#### [Complete the following]
1. Write out the part of the startup innovation text starting at "We generally speak" and ending at "serve the user.".
2. In the startup innovation text, which metrics are described as the only ones that matter?

#### [Document text]

****************

We generally speak of innovation in terms of new features and products, but in addition to a great product, success hinders on two other equally if not more important factors:

  1. Business model innovation
  2. User adoption and retention

Unit Economics

In developing a new product idea, one should start with the fundamental unit economics. The first problem to be solved is not merely, “how do we meet user needs?”, but “how do we solve a user problem with a business model that scales recurring revenue while minimizing customer acquisition costs?”. Without the latter, you don’t have a business, and if you don’t have a business, you can’t serve the user.

All too often startups measure their success by top-line revenue, or gross merchandise volume (GMV), which is a seductive vanity metric. If you’ve raised venture money, you want to show growth. You want to walk into each board meeting with a chart going up and to the right. However, any company can generate growth if it has the capital to do so. Facebook and Google provide fantastic platforms for buying users. If you keep buying, you’ll keep growing. This strategy is, of course, unsustainable, and the growth metric is a false indicator of success. The only metrics that matter are total lifetime customer value (retention), and the cost of acquiring them.

Product Innovation

On the product side, you want to create something that solves a genuine user problem, driving “bottoms up” (word of mouth) demand, minimizing the need for high-touch sales teams and customer support. This is “product market fit” — the product sells itself by generating organic demand. This is how products scale and recurring revenue grows without marketing spend growing with it.

Business Model Innovation

In addition to great products that sell themselves, you need an innovative business model that generates money from the start, prior to inventory acquisition or manufacturing and distribution costs. Ideally, you want customers to pay for the product or service in advance, financing its creation and delivery.

As an example, most e-commerce companies pay for inventory in advance of selling it. Subscription models, however, require that users pay for the service 30 days before getting the product, substantially reducing or eliminating the cost of goods sold. (To be clear, I’m not advocating for subscription models, but merely providing an example).

Today, for a company to be transformative, product innovation alone, even if revolutionary, is no longer enough.

****************

#### [Dataset extract]
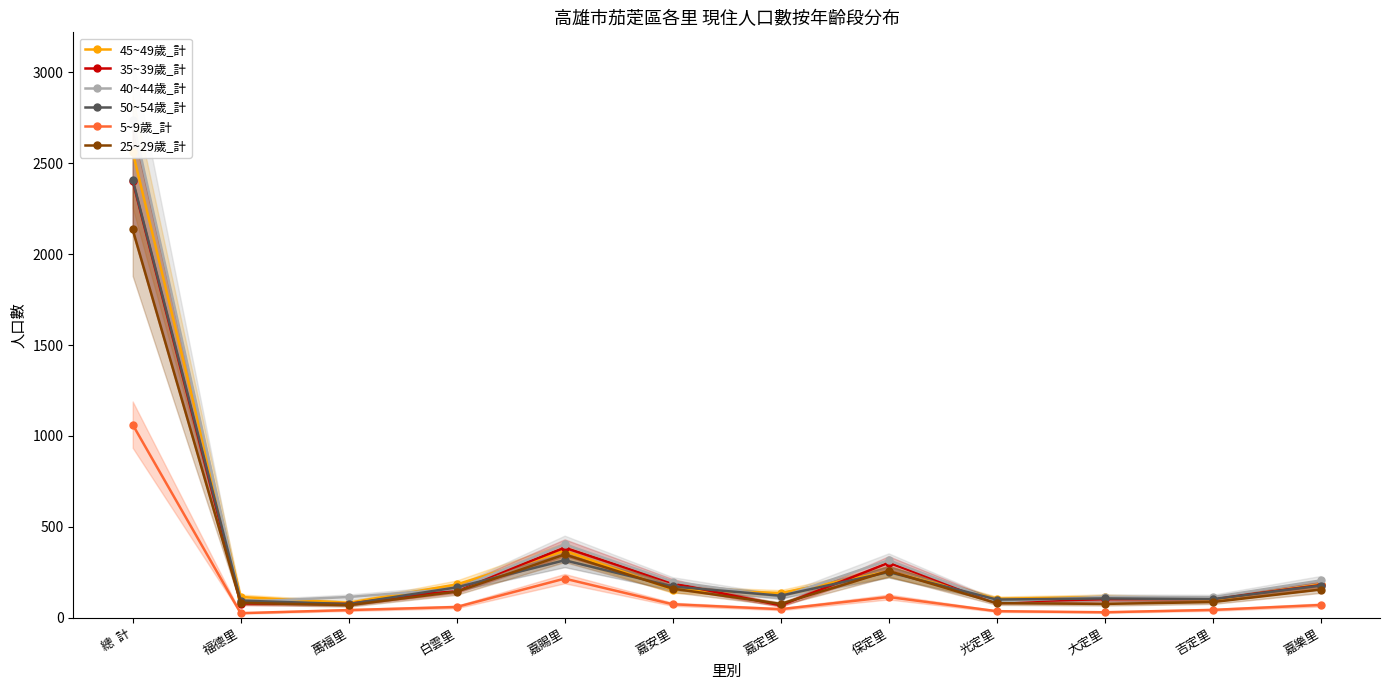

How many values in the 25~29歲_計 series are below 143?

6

****************

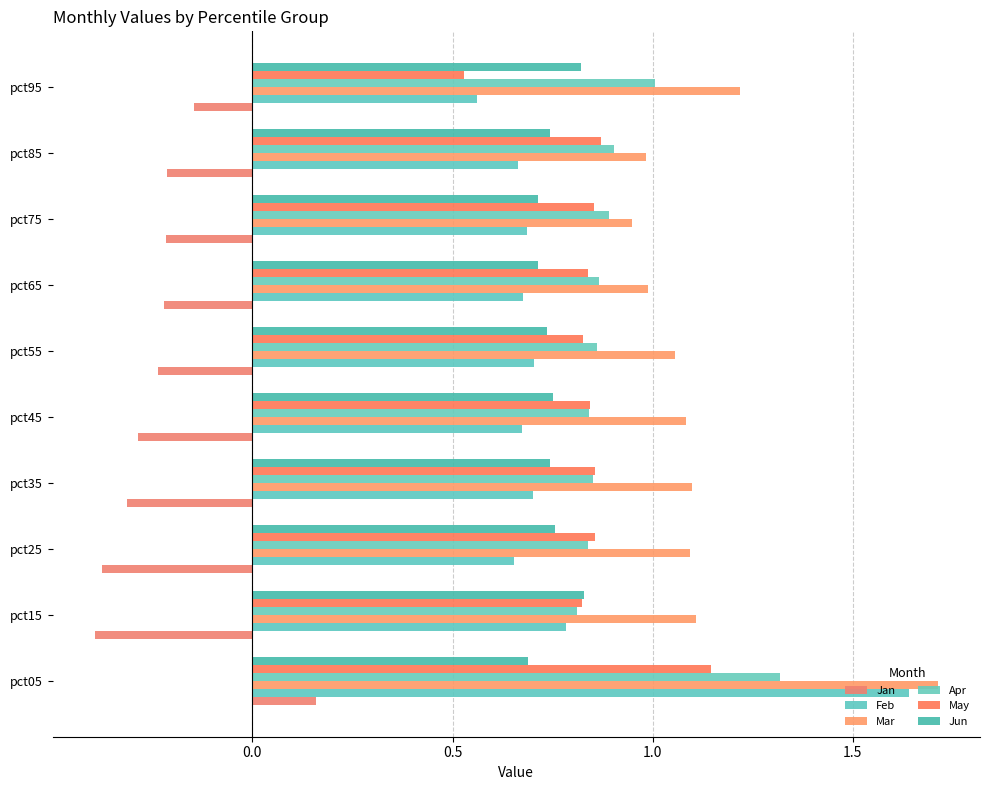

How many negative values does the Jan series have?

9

****************

#### [Written responses]
1.
We generally speak of innovation in terms of new features and products, but in addition to a great product, success hinders on two other equally if not more important factors:

  1. Business model innovation
  2. User adoption and retention

Unit Economics

In developing a new product idea, one should start with the fundamental unit economics. The first problem to be solved is not merely, “how do we meet user needs?”, but “how do we solve a user problem with a business model that scales recurring revenue while minimizing customer acquisition costs?”. Without the latter, you don’t have a business, and if you don’t have a business, you can’t serve the user.

2. Total lifetime customer value (retention) and the cost of acquiring customers.